Start of Supplied text
The 1979 Islamic Revolution that took place in Iran was a cultural one, said Mohammad Mehdi Esmaili, the Minister of Culture and the Islamic Guidance, in the closing ceremony of the 42nd Fajr International Film Festival (FIFF) in Tehran.
Congratulating everyone over the 45th anniversary of the Islamic Revolution in Iran, Esmaili said, “One of the cultural markers of this revolution is that the peak of our cultural and artistic events is named Fajr,” which translates to “dawn” in Persian.
Expressing gratitude for the holding of the FIFF, he said that more than 27 million people have watched movies in cinema and that 13 new cinemas were made.
He further said that the FIFF this year was closer to the great ideals of the Iranian people compared to previous festivals.
The enthusiastic participation of veterans, first-time filmmakers, and others left an indelible mark on the days and nights of celebration for the Iranian society.
He added that the Fajr Film Festival was held in all provinces, and prominent Iranian figures were appreciated for their works.
The Fajr Film Festival spanned across all provinces, showcasing films that explored various themes, including Nationalization of the oil industry, Significant events of the 15th of Khordad, The remarkable journey of the Karbala captives, Images of medical personnel during the Sacred Defense, and Image of influential cultural figures.
Esmaili also announced that the largest cultural and artistic complex dedicated to the Fajr festivals is to be made in Tehran and expressed hope that the facility would be unveiled by the 50th anniversary of the Islamic Revolution.
End of Supplied text
Start of Data under study
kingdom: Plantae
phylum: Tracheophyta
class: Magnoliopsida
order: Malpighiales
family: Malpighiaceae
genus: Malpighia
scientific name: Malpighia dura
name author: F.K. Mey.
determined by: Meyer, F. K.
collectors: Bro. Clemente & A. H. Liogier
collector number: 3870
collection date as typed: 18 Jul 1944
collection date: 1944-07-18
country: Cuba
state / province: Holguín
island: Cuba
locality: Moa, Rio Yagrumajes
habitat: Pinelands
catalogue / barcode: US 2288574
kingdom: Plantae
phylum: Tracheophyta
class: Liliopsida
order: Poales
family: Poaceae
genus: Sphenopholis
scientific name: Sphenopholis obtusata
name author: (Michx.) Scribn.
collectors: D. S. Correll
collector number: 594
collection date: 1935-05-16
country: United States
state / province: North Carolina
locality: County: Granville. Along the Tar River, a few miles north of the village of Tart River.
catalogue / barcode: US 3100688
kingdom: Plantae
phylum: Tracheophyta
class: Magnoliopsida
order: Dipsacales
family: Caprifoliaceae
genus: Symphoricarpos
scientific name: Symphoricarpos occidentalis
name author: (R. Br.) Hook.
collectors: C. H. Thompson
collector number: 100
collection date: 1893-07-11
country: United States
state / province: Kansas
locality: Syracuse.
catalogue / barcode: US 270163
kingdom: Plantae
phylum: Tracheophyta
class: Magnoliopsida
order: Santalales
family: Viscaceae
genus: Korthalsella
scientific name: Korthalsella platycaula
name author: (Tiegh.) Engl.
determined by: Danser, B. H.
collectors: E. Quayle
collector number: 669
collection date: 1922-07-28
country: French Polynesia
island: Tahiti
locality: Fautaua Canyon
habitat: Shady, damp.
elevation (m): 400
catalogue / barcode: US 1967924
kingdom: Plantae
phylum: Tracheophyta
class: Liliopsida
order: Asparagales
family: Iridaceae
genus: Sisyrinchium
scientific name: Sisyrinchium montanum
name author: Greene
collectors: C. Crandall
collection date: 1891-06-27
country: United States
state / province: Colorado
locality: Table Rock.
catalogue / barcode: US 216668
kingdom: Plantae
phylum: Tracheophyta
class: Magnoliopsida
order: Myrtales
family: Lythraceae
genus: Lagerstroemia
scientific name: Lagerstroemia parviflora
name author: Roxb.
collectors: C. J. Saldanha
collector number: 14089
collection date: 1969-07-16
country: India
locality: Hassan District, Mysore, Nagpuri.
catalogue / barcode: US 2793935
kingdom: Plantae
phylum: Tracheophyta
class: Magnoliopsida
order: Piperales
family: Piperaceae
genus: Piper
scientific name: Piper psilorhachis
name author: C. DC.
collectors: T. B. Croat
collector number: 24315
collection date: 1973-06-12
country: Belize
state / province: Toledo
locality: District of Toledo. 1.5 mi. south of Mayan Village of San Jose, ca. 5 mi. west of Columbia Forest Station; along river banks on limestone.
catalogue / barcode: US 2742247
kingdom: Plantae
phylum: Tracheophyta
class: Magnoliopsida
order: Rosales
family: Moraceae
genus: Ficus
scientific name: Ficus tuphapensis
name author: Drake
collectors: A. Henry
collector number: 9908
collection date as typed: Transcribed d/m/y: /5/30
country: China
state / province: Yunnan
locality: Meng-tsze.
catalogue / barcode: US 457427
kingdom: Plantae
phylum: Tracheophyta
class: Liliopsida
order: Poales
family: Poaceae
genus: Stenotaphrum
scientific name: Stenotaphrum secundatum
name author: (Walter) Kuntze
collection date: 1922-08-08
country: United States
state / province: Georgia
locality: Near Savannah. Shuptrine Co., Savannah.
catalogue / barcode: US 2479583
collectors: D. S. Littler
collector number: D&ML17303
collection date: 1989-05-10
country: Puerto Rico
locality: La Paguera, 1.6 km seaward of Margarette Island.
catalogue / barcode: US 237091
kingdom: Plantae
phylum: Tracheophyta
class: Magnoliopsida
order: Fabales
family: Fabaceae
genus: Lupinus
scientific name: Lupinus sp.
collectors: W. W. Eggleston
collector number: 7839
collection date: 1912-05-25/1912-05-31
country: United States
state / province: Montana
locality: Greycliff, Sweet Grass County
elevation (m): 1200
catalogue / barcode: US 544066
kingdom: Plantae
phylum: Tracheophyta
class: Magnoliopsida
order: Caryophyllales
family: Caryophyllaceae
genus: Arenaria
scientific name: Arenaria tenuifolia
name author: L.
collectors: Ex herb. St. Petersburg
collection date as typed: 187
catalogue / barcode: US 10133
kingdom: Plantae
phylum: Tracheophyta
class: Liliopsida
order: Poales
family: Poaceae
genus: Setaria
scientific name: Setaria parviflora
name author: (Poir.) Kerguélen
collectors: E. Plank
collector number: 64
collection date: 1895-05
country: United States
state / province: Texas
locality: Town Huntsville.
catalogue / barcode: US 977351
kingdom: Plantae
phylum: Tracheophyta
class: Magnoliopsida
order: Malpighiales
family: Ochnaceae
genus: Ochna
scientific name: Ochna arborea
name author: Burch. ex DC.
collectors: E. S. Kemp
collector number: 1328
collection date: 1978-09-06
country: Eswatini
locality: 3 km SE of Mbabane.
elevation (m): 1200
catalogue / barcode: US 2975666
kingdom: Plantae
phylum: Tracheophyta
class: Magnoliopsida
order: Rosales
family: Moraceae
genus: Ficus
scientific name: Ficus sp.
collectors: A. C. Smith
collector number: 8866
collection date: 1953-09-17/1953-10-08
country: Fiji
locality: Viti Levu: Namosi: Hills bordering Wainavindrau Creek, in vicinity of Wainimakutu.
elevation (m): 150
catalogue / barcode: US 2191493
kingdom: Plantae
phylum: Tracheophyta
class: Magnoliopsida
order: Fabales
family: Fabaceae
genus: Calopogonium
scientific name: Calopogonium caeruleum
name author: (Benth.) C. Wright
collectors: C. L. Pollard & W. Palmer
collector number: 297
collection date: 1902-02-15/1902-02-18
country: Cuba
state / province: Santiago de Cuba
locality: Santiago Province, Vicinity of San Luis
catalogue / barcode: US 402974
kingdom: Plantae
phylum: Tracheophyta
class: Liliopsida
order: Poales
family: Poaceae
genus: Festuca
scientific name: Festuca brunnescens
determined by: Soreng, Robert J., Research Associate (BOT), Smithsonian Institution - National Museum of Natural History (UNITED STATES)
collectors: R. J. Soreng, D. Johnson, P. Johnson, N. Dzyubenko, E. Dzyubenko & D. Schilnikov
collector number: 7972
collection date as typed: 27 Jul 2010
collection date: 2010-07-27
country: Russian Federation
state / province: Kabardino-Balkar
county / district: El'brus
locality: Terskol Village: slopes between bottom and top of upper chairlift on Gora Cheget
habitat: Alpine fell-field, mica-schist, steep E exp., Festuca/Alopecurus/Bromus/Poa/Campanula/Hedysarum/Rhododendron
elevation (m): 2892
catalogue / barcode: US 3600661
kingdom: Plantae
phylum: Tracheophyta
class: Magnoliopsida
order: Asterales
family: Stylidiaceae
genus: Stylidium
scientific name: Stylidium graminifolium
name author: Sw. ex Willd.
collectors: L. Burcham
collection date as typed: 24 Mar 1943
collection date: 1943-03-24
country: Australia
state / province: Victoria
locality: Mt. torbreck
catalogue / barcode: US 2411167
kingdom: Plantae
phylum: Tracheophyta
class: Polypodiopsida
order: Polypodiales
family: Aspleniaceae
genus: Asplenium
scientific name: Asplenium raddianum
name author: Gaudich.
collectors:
End of Data under study
- What you have to do
From the text on the Fajr Film Festival closing ceremony, list every theme that the festival's films are said to have explored.

- Written solution
- Nationalization of the oil industry
- Significant events of the 15th of Khordad
- The remarkable journey of the Karbala captives
- Images of medical personnel during the Sacred Defense
- Image of influential cultural figures